Supporting data for "A methodological approach to correlate tumor heterogeneity with drug distribution profile in mass spectrometry imaging (MSI) data"

Mass spectrometry imaging (MSI) has become a valuable tool in drug imaging because of its ability to provide a simultaneous spatial distribution of the drug and several other molecular ions present in the biological sample. An important application is the evaluation of homogeneity/heterogeneity of drug distribution in solid tumors. Solid tumors are known to be made up of different tissue subpopulations and their heterogeneity is supposed to have a direct and/or indirect influence on drug distribution. Hence, for further enhancement of penetration therapy performance, it is important to link a characterization of the tumor microenvironment with drug homogeneity. In this study, untargeted MSI data were used to understand the spatial heterogeneity within solid tumors, assessing its impact on the drug (paclitaxel) distribution. The proposed approach was applied to MSI datasets already analyzed, focusing on tumor drug distribution. Untargeted MSI datasets were collected on different tumor xenograft models (ovarian and colon cancer cell lines) pre-treated or not with anti-angiogenesis compound (bevacizumab).
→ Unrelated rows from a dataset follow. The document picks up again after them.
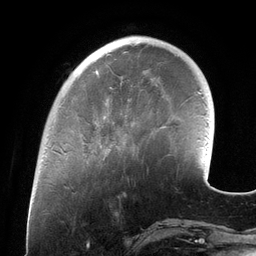
Breast MRI (dynamic contrast-enhanced), one axial slice. Position 35 of 134 along the scan axis. Cropped to one breast. Dynamic contrast-enhanced series, time point 2 of 6 at this slice position (early post-contrast). 3 T. TE 2.7 ms, TR 6.5 ms. 256 × 256 image matrix, field of view 200 × 200 mm. Female patient.
Structures marked on this image (semi-automatically segmented with operator editing):
- enhancing-tissue mask used for the functional tumour volume (all voxels passing the contrast-enhancement thresholds inside the analysis volume; usually the tumour): bounding box [x1, y1, x2, y2] px = [104, 78, 152, 152]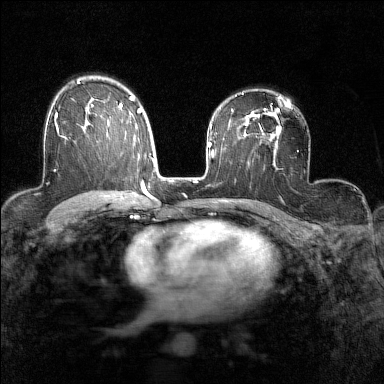
Breast MRI (dynamic contrast-enhanced), one axial slice. Position 97 of 160 along the scan axis. Dynamic contrast-enhanced series, time point 2 of 7 at this slice position (early post-contrast). 1.5 T. TE 1.8 ms, TR 5 ms. 1 mm slice thickness. 384 × 384 image matrix, field of view 280 × 280 mm. Female patient.
Outlined on this slice (semi-automatically segmented with operator editing):
- enhancing-tissue mask used for the functional tumour volume (all voxels passing the contrast-enhancement thresholds inside the analysis volume; usually the tumour): box from (x=54, y=107) to (x=87, y=137) px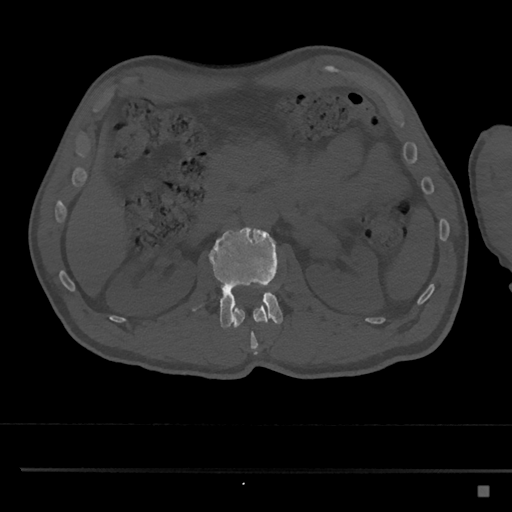
CT including the spine, one axial slice. Position 787 of 797 along the scan axis. 120 kVp. Bone window (W 1800 / L 400 HU). 0.5 mm slice thickness. 512 × 512 image matrix. Patient: male, 59 years. From the clinical record (not read from this slice): primary cancer: prostate.
Structures marked on this image (semi-automatically segmented with operator editing):
- L1 vertebra: box from (x=233, y=302) to (x=269, y=354) px
- L2 vertebra: (x=191, y=226)–(x=283, y=328)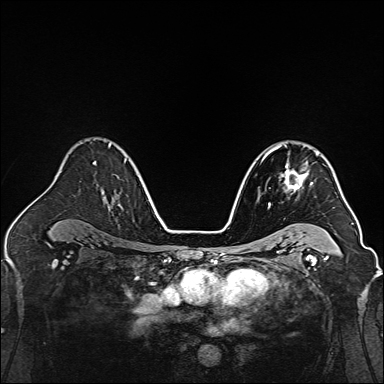
Breast MRI, one axial slice; position 100 of 160 along the scan axis; dynamic contrast-enhanced series, time point 2 of 7 at this slice position (early post-contrast); 1.5 T; TE 2.3 ms, TR 5.2 ms; 384 × 384 image matrix, field of view 320 × 320 mm. Female patient.
Structures marked on this image (semi-automatically segmented with operator editing):
- enhancing-tissue mask used for the functional tumour volume (all voxels passing the contrast-enhancement thresholds inside the analysis volume; usually the tumour): box from (x=264, y=144) to (x=313, y=204) px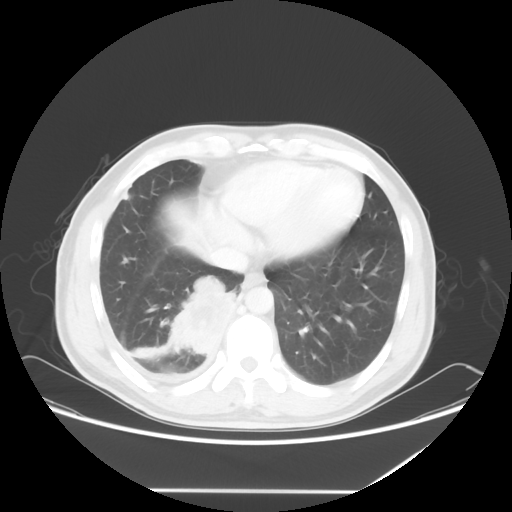
Chest CT, one axial slice; position 19 of 60 along the scan axis; 120 kVp; lung window (W 1500 / L -600 HU); 512 × 512 image matrix, field of view 419 × 419 mm. Patient: male, 48 years. Case-level facts recorded for this patient, not image findings: clinical TNM (as recorded): T3 N3 M1a.
Structures marked on this image (rectangle marked by the reading radiologist):
- lung tumour (recorded histology: squamous cell carcinoma): bounding box [x1, y1, x2, y2] px = [165, 271, 241, 361]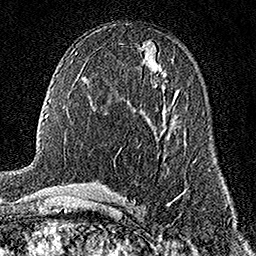
Breast MRI (dynamic contrast-enhanced), one axial slice; slice 83 of 158 in the series (ordered by position); cropped to one breast; dynamic contrast-enhanced series, time point 2 of 7 at this slice position (early post-contrast); 1.5 T; TE 3.5 ms, TR 7.2 ms; 1 mm slice thickness; 256 × 256 image matrix, field of view 165 × 165 mm. Female patient.
Outlined on this slice (semi-automatically segmented with operator editing):
- enhancing-tissue mask used for the functional tumour volume (all voxels passing the contrast-enhancement thresholds inside the analysis volume; usually the tumour): box from (x=173, y=96) to (x=177, y=104) px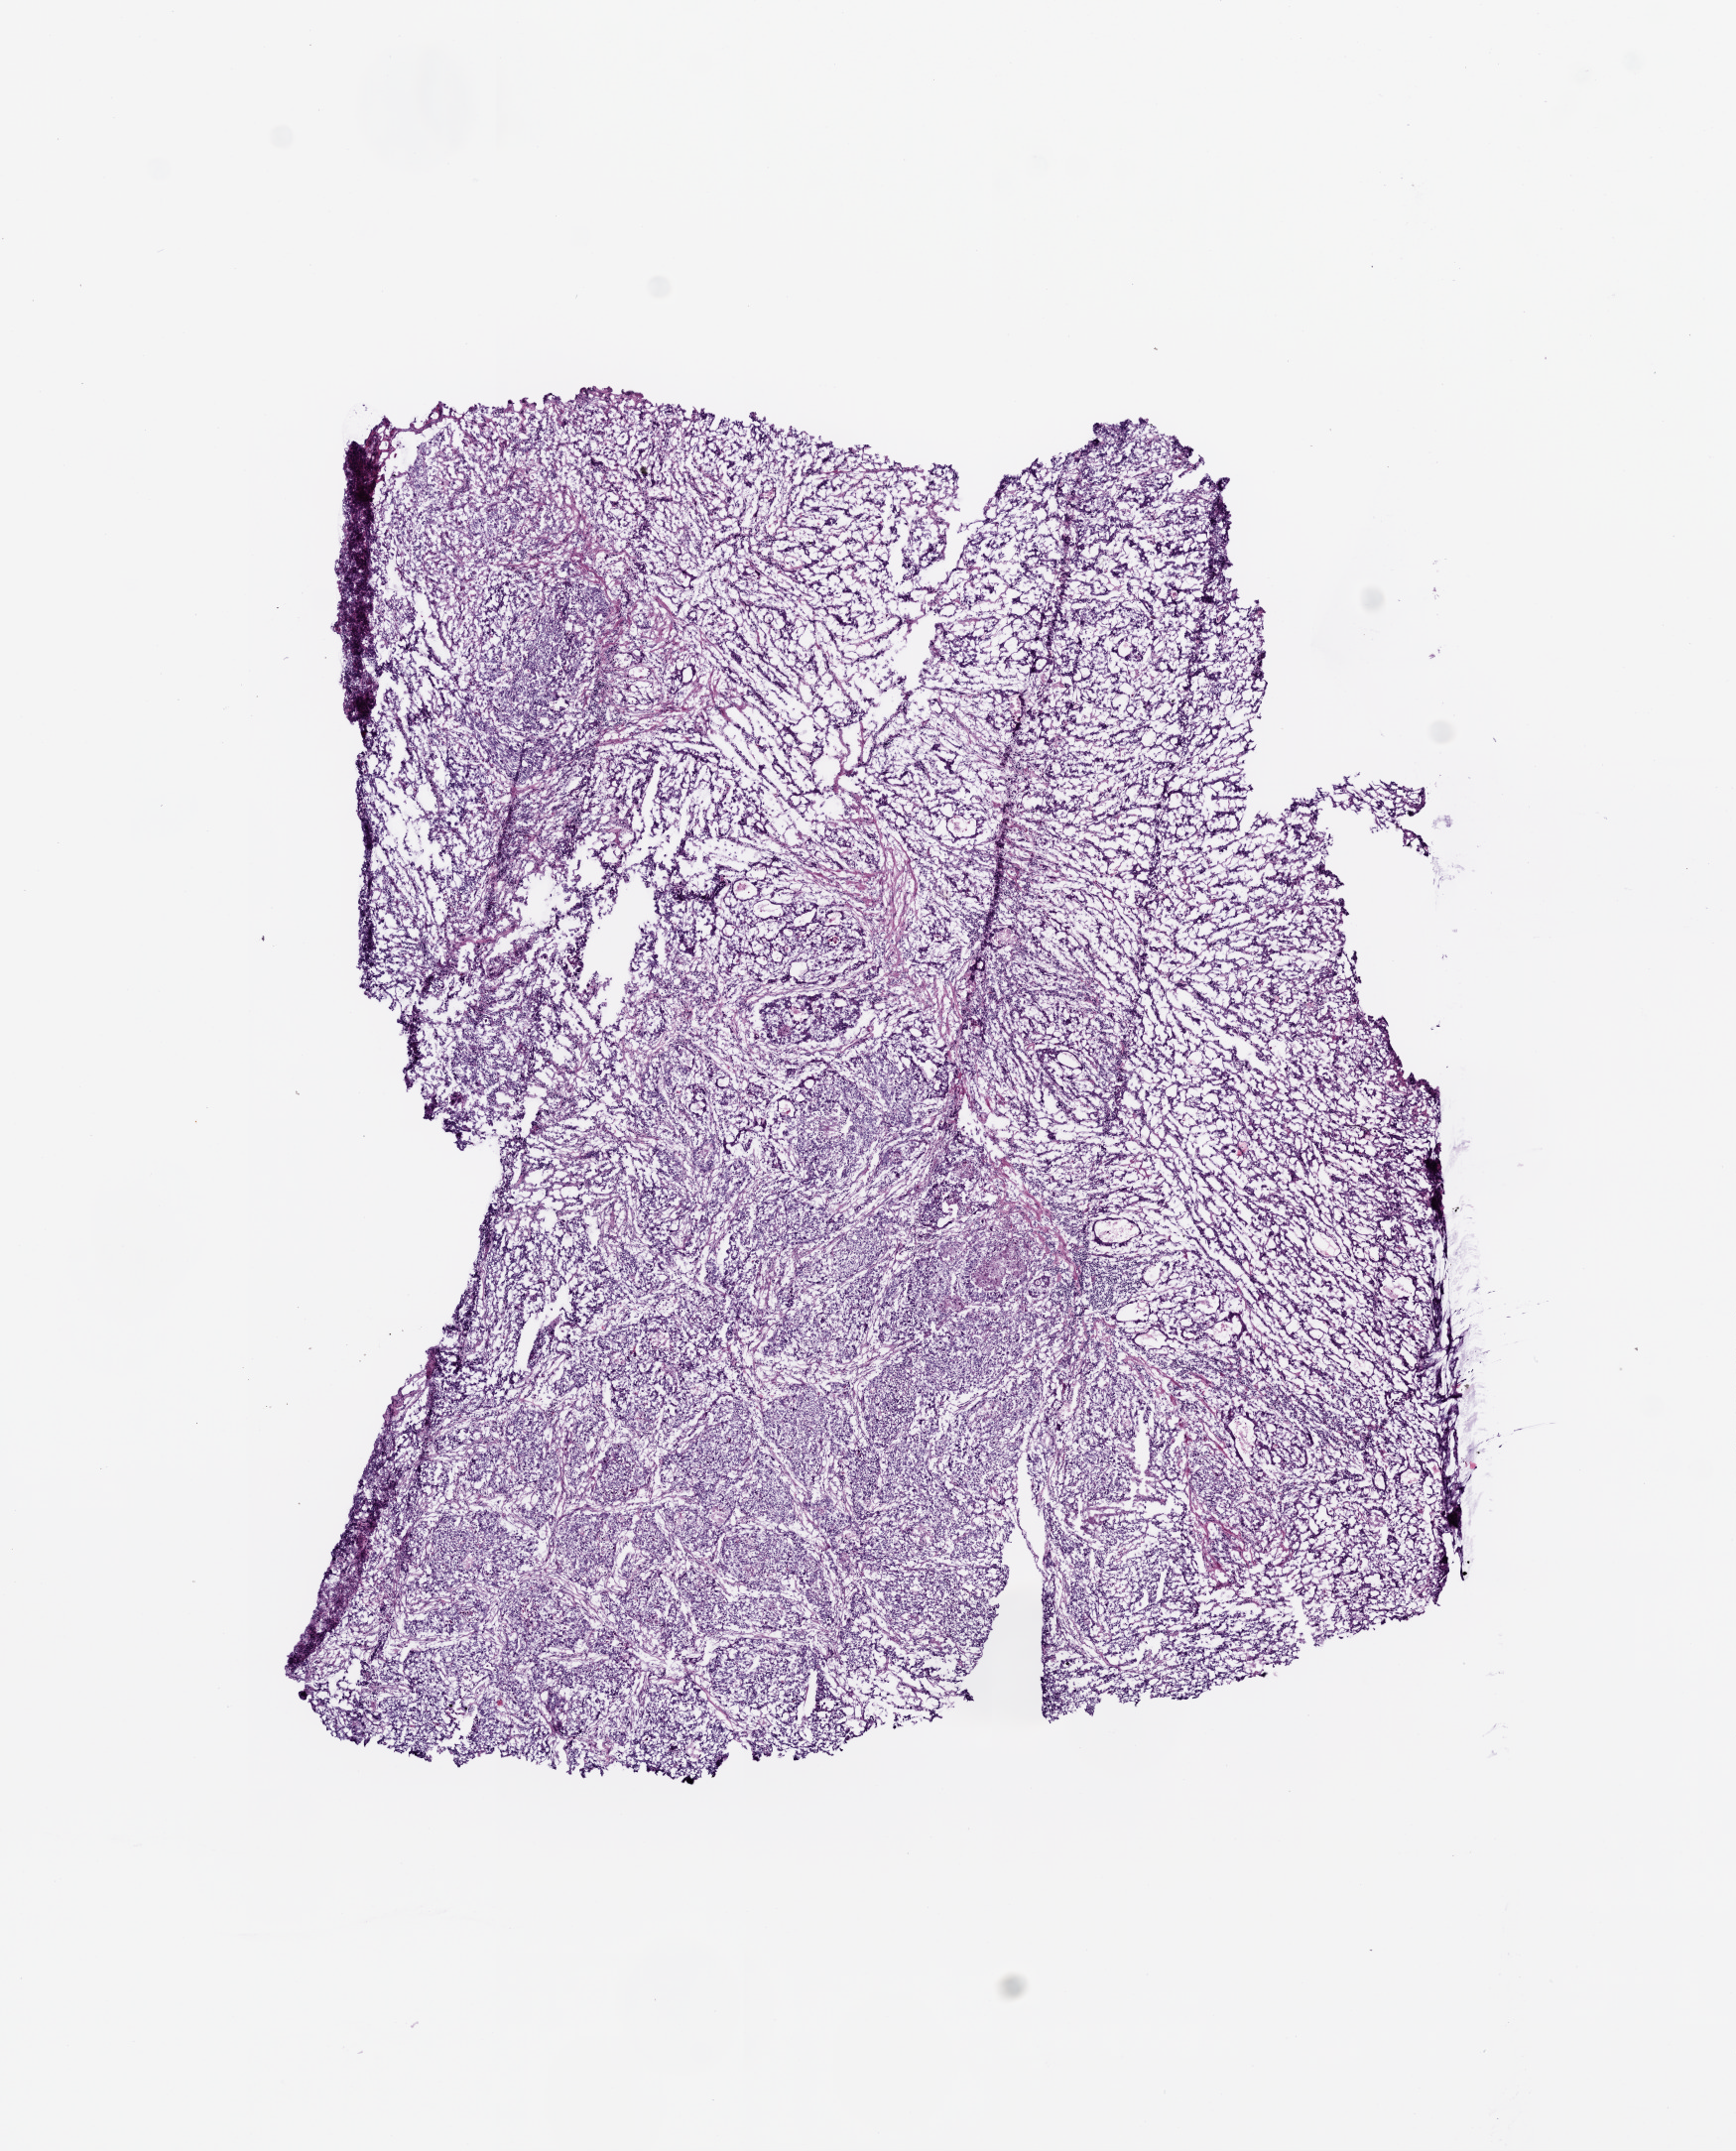
Digitized Hematoxylin and eosin (H&E) stained tissue section (whole slide), a low-resolution overview of the entire scanned area, about 7.0 x 8.7 mm. Frozen section from the top of the tissue portion. Stomach, primary tumour sample. Patient: male, age at initial diagnosis 79 years. Histologic grade: G2 (moderately differentiated). Pathologist review of this section (percent, as recorded): tumour cells 95%, tumour nuclei 74%, normal cells 0%, stromal cells 1%, necrosis 4%. Inflammatory infiltration, as recorded: lymphocyte infiltration 4%, neutrophil infiltration 3%.
Diagnosis: Adenocarcinoma, NOS (gastric antrum). TNM: T3 N2 M0. AJCC pathologic stage: IIIB (6th edition).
Our main data analysis steps involved: a) pre-processing of MSI data to make all biological samples directly comparable, b) unsupervised data clustering to find different tissue subtypes, c) quantification of drug heterogeneity using local indicators of spatial association (LISA) map and d) selection of important ion signals from identified clusters of interest using the spatial -aware statistical tools. Our clustering results show variation in tumor subpopulations and less spatial heterogeneity in the MSI data collected on samples treated with the anti-angiogenesis compound consistently with our previous data. The local spatial structures identified in drug ion LISA maps show a correlation with clusters identified using a clustering method. Using the right spatial method, we were able to reduce the number of false-positive ions selected and identified the one that shows relevant spatial patterns in different tissue subtypes. Finally, our overall study shows that there is a direct association in drug homogeneity and spatial arrangement of different tissue subtypes in a solid tumor.